Exercise directions: Filter the records for lines holding the string "Rendered".

### Records provided ###

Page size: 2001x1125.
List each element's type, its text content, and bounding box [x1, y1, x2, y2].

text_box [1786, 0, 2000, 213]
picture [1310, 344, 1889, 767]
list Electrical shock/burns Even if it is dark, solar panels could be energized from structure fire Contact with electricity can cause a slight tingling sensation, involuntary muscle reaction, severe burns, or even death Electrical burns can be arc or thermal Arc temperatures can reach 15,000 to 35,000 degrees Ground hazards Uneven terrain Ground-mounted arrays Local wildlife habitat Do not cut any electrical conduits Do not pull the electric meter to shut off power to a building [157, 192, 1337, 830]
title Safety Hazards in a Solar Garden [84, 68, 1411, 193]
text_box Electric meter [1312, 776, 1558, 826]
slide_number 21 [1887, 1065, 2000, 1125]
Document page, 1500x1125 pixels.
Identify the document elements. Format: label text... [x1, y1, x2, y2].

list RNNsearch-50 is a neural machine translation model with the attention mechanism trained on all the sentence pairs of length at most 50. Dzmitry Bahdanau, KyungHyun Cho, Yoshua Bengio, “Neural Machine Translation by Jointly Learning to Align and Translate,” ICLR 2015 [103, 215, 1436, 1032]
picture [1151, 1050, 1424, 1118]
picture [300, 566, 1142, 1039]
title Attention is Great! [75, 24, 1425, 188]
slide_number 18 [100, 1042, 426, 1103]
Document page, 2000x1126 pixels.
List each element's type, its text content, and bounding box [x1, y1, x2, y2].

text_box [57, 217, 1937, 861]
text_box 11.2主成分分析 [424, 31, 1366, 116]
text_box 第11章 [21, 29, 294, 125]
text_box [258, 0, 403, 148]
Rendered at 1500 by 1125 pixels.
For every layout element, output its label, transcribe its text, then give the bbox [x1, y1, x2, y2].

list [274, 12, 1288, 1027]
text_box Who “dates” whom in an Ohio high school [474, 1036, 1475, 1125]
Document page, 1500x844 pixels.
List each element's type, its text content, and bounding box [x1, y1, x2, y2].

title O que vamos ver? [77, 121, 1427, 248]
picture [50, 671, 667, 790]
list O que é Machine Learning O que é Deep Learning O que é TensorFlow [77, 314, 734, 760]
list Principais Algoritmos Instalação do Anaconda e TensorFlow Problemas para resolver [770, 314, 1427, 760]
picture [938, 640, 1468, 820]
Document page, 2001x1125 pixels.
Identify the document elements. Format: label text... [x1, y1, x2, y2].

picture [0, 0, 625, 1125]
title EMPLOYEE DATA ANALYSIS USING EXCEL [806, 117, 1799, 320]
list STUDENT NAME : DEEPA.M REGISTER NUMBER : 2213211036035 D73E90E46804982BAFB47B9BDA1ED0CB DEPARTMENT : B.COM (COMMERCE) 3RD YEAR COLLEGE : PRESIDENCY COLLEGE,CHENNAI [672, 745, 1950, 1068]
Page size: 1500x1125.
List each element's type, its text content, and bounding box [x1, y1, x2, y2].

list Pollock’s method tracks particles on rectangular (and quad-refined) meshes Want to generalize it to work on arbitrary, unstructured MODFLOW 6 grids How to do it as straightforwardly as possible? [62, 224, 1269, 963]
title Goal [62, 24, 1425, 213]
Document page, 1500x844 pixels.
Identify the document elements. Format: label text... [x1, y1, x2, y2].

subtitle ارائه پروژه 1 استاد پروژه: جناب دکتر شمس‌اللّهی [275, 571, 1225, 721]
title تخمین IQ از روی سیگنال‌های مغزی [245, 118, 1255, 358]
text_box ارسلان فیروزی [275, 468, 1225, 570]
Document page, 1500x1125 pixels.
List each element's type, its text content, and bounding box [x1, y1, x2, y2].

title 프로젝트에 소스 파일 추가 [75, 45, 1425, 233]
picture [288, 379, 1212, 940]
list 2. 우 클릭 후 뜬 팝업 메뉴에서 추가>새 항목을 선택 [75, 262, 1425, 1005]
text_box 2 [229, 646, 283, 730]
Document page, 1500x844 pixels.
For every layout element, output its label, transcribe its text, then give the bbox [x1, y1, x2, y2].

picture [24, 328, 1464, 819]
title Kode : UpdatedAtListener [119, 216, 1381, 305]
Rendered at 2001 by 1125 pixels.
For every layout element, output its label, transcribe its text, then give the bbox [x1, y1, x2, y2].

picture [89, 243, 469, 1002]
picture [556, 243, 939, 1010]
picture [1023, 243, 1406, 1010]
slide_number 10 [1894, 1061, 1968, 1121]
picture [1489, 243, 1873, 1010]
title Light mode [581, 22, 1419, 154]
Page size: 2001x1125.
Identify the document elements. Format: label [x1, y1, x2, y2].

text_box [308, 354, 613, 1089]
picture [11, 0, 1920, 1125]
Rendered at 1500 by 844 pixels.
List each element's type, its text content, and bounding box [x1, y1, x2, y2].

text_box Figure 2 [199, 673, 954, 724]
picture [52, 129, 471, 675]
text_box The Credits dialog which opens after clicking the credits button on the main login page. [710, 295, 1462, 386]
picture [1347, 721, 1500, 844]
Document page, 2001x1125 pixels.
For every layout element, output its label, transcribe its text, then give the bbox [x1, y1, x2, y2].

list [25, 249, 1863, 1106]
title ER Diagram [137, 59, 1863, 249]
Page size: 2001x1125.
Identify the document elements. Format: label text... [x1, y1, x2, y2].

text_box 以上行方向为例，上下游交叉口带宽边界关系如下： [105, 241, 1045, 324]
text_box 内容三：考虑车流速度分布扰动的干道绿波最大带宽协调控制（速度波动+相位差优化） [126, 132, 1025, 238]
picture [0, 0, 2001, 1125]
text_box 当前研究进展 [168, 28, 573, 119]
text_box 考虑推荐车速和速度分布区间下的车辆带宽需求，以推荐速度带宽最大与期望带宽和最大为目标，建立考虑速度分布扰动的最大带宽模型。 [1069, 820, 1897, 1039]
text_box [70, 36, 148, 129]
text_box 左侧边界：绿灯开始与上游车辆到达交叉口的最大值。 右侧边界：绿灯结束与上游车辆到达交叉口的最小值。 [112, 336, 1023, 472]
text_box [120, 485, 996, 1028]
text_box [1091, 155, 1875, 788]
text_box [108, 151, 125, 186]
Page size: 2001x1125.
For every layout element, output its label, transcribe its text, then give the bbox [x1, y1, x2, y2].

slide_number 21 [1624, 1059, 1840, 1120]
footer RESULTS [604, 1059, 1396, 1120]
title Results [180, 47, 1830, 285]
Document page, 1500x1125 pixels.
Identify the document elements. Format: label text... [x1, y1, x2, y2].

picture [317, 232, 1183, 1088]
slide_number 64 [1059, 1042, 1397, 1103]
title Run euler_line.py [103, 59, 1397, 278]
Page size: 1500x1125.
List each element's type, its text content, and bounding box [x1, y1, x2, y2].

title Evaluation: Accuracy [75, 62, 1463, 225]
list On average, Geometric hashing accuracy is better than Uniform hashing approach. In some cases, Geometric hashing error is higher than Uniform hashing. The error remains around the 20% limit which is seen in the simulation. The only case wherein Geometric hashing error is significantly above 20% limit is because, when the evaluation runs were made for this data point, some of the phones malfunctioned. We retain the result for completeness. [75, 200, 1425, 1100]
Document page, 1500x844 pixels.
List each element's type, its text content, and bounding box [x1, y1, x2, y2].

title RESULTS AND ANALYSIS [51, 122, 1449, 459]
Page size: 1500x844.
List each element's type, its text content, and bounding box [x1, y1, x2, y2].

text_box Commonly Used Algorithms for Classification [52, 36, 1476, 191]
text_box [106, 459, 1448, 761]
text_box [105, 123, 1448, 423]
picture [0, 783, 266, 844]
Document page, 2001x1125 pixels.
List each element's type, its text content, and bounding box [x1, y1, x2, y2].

###

Solution for this task:
Rendered at 1500 by 1125 pixels.
Rendered at 2001 by 1125 pixels.
Rendered at 1500 by 844 pixels.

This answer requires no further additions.